As I've wrestled with all the different dynamics of relationships this past year I have asked the big question about church authority. Who is really in charge here? Almost a year ago now, I was told that I did not respect authority, and with that statement from a leader our relationship and so-called friendship began to spiral out of control. Why did it go so haywire? I think it went crazy, because confidences were betrayed, authority was abused, memories were mistreated, reality was misrepresented, truth was not told. Consequently, my views about my church body changed and I have not viewed it the same again. And, now I do not have the same respect for authority as I once did.
Now, my authority is Christ, and as one lives like Him that gives authority. If a leader is not living as Christ lives, he, or she does not have authority in anyone's life, not ever. So, that limits the amount of people that I view with authority, I can count them on one hand. I will say one of them is the person that presented me with the statement in the first place, saying I did not respect authority. People grow, people change. I know I have.

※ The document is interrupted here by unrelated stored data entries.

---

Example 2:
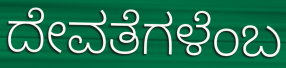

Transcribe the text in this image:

ದೇವತೆಗಳೆಂಬ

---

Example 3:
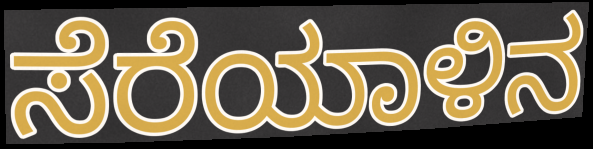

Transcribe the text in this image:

ಸೆರೆಯಾಳಿನ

My journey has shown me though that just because a church makes someone a leader, does not mean that they have authority. That person needs to live a life that shows themselves worthy of leadership, and worthy of being followed. They need to practice what they preach. Integrity, no masks, honesty, rest, accepting God's grace, forgiveness, etc...

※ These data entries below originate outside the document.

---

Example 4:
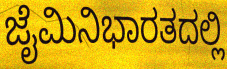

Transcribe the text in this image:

ಜೈಮಿನಿಭಾರತದಲ್ಲಿ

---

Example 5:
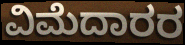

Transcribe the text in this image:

ವಿಮೆದಾರರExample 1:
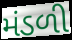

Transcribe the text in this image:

Can I do this? I am leading women, I am speaking into hearts, facilitating classes, forming relationships. And, as I write this, I feel like I am walking a line, because I want to tell truth, reveal my life for what it is, be real and honest with integrity and honor, stand before God with purity of heart knowing that I can do nothing without Him and I must always stand before Him open and waiting. I don't have any of the answers, but I do have a lot of questions.
I know who has the answers. I know who is wisdom, discernment, knowledge, and understanding. It is God. I know that I can lean on His understanding and He will guide me through. And, I know that He has taken me on a journey this past year that I can look back on and sigh with exhaustion. I can call it a bazaar journey with so many lessons that has had a web of people, lessons, pain, and healing. I have ended up in a place far different than I ever imagined, far better, and yet still not fully settled.

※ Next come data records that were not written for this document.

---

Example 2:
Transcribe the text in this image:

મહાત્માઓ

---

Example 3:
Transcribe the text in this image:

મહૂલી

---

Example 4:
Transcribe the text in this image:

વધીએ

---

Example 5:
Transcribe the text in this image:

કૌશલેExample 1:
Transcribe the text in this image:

God has asked me to trust His Body, He asked me that years ago, and He has given me a network of very trustworthy friends. Then, He showed me that not all of His Body is trustworthy. I found that to be a hard lesson. He has asked me to fully depend on Him and to give my family to Him, then challenged me by exposing my son to someone I do not trust. God is God, and I am not, He is mighty, and I am not! God works wonders, I do not. It is all about God.
So, as I ramble in this post to the bloggers out there, and commit again to being open and real in my life. I challenge each and every one of you to do the same. Walk the walk, talk the talk, look for the person whose authority is Jesus. Say That Again, Jesus, You are my Authority, now, tomorrow, and always.